Comment: It is the sale of its US unit, formerly QuadPay, that Zip Co’s owners and bankers must be holding out for.
Instead, the news out of London a few hours ago is that Zip is bumbling around seeking a buyer for its UK unit.
There can barely be any value in Zip UK now. After acquiring it via the takeover of PartPay in 2019, Zip withdrew funding late last year and thus wrote off all the goodwill for the UK arm in the December 2021 half year accounts.
Maybe the Sky News report on Zip UK is a smokescreen for something more dramatic. Like a reprieve orchestrated around the remaining value in Zip US/QuadPay.
Any demerger of Zip’s US division may appeal to NAB, as the company banker, and more so to the auditors, while leaving shareholders wondering if anything might be left over for them.
On the home front it is only one week since the sudden closure of the Pocketbook app, which had hundreds of thousands of users and was seemingly an activity in need of minimal support, either money or people.
Other recent steps to mitigate losses in Australia - lifting interest rates and the company’s share of merchant fees - at least help the bottom line.

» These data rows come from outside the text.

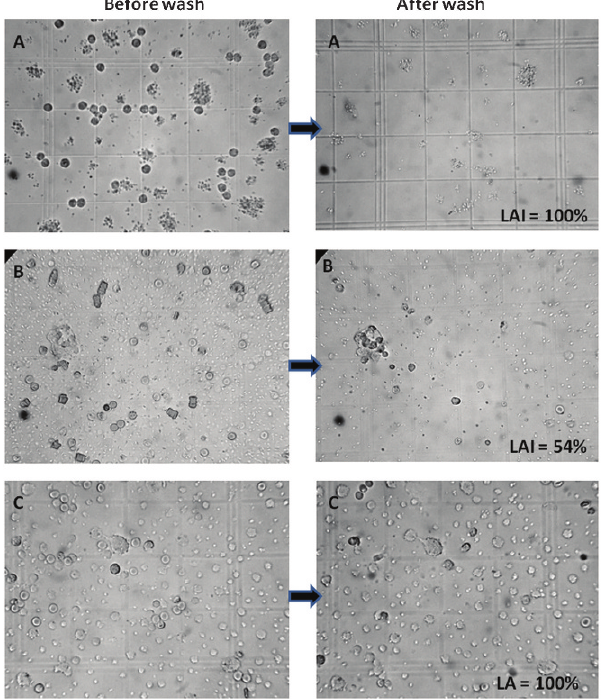
Figure 4 - Leukocyte adherence inhibition tests from two patients in group C before and after washing. Patient A exhibited leukocyte adherence inhibition (LAI)=100%. Patient B exhibited leukocyte adherence inhibition (LAI) = 54%. C = Control (without antigen) with leukocyte adherence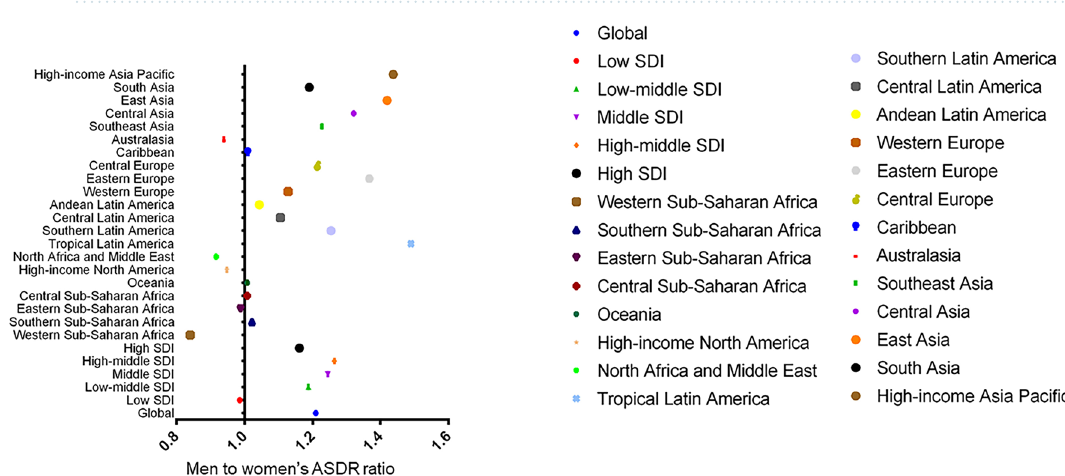
Figure 3. The men to women’s ASDR ratio in global, five SDI regions and 21 geographic regions. Abbreviations: ASDR, age-standardized DALYs rate; SDI, socio-demographic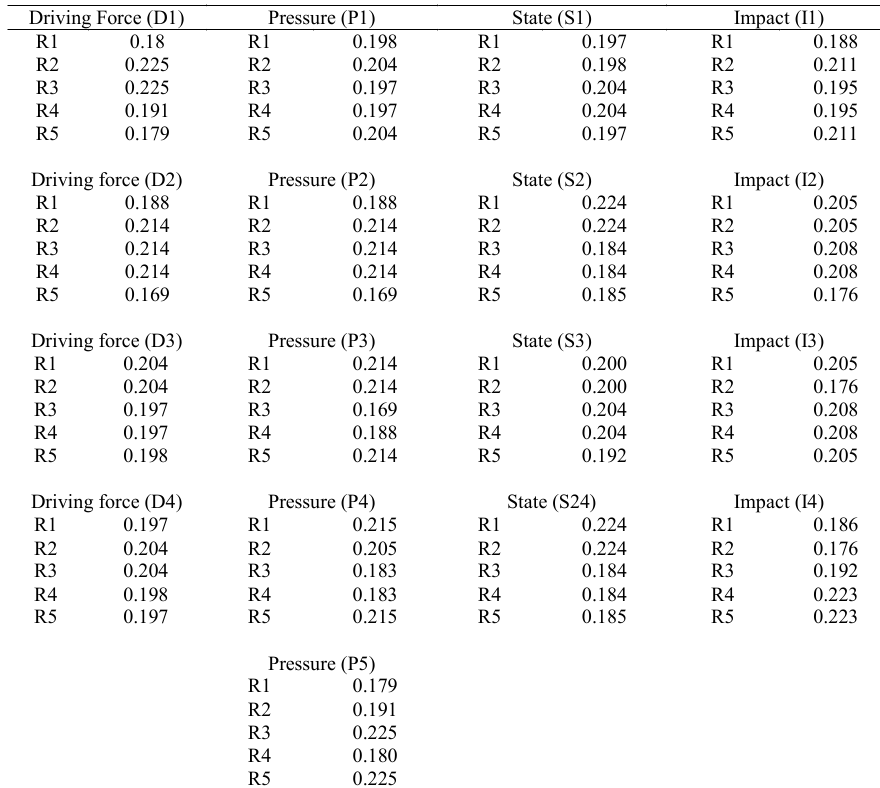
Table 2: FAHP final weights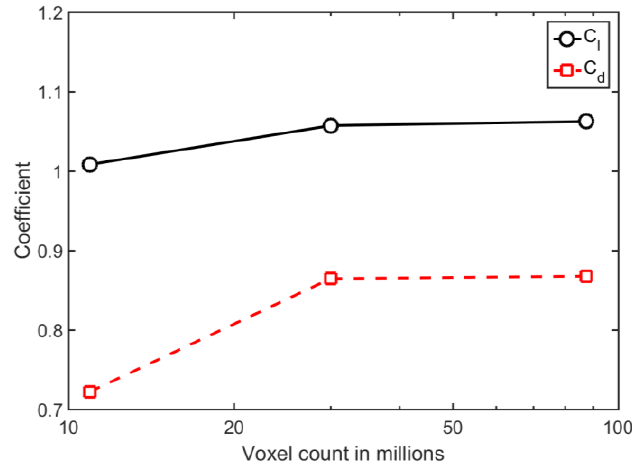
Figure 5. The variation of the lift coefficients ( C l ) and drag coefficients ( C d ) produced by the baseline flap side-edge against the grid resolution level.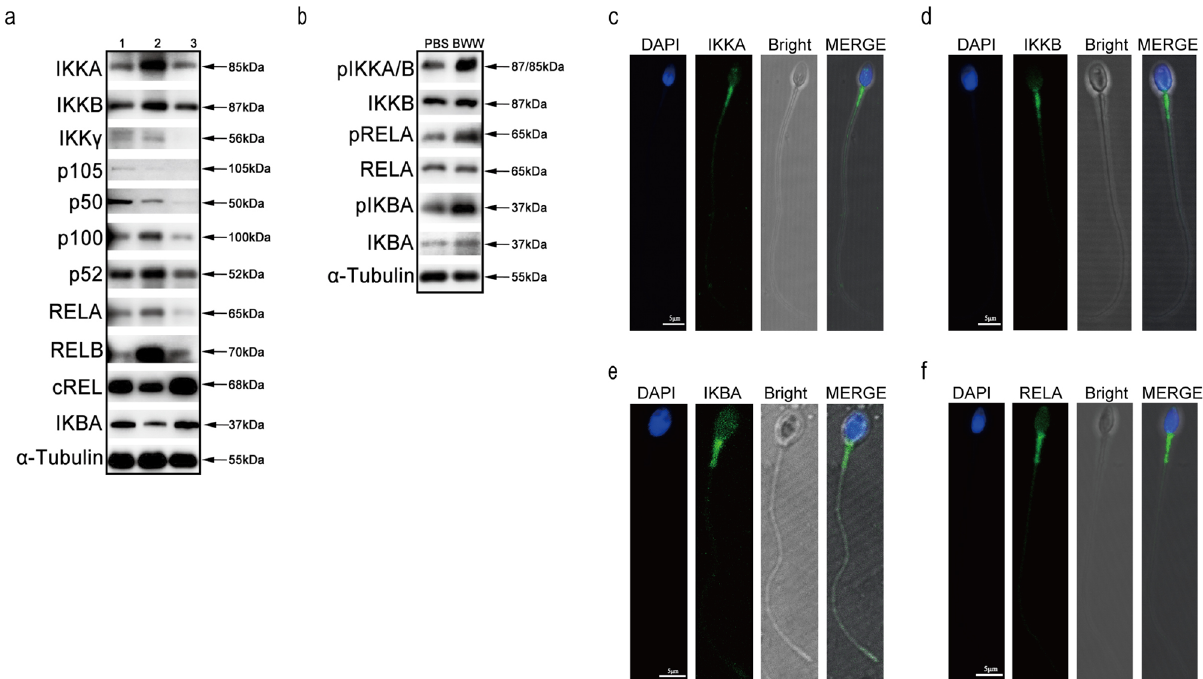
Fig. 1 Expression and localization of canonical NF- κ B proteins in human sperm. a Expression of IKKA, IKKB, IKK γ , p105/p50 (NF- κ B1), p100/p52 (NF- κ B2), RELA (p65), RELB, cREL, and IKBA in human sperm. α -Tubulin served as the loading control. Numbers represent samples of different individuals. b Phosphorylation states of IKKA/B, RELA and IKBA proteins in human sperm in PBS and BWW media. α -Tubulin served as the loading control. c – f Localization of IKKA ( c ), IKKB ( d ), IKBA ( e ) and RELA ( f ) proteins in human sperm. DAPI (blue) labeled the nuclei; IKKA, IKKB, IKBA, and RELA were stained with AlexaFluor488 (green) separately. Fluorescent images were merged with bright- fi eld images (Bright) shown in the MERGE panels. Scale bar: 5 μ m.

Yet it’s the balance sheet and tenuous asset valuations alongside the uncontrollable metric that is Zip’s market capitalisation that must most confound the board and management at the moment.
Those in the know have so far succeeded in keeping the market and the media guessing, but the outline of the next - and final steps - in the Zip disaster are well understood. And increasingly unavoidable.
Zip has to be perilously, incredibly close to a breach of its covenants with National Australia Bank, its principal overlord, via warehouse funding facilities.
These by the way, must now be well and truly destroying the value on the bank’s side, as arrears and bad debts begin to run out of control.
Two weeks after balance date Zip’s auditors will by now be deeply engaged with the board and management over any number of write-downs ahead, shredding (even eliminating) the net asset value of a business that’s done nothing but burn capital and seduce gullible millennials since it started.
What on earth are NAB waiting for? That’s really the only remaining unknown around Zip.
I’m not saying NAB are poised to enforce their security and impose receivers on Zip Co as soon as today. But they might as well.
NAB cannot delay long, the full year accounts will never be completed.
So I’d be measuring Zip’s future under the control of its board in hours or days.